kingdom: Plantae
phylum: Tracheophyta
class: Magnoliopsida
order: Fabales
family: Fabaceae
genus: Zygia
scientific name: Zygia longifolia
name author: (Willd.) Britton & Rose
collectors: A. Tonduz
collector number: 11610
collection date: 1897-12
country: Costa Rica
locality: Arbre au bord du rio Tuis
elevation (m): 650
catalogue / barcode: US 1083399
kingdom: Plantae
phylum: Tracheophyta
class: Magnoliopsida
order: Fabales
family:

| Aim of the task |
Copy the material word for word, starting at the line that contains "catalogue / barcode: US 1083399" and stopping after the last line of the material.

| Solution for this exercise |
catalogue / barcode: US 1083399
kingdom: Plantae
phylum: Tracheophyta
class: Magnoliopsida
order: Fabales
family:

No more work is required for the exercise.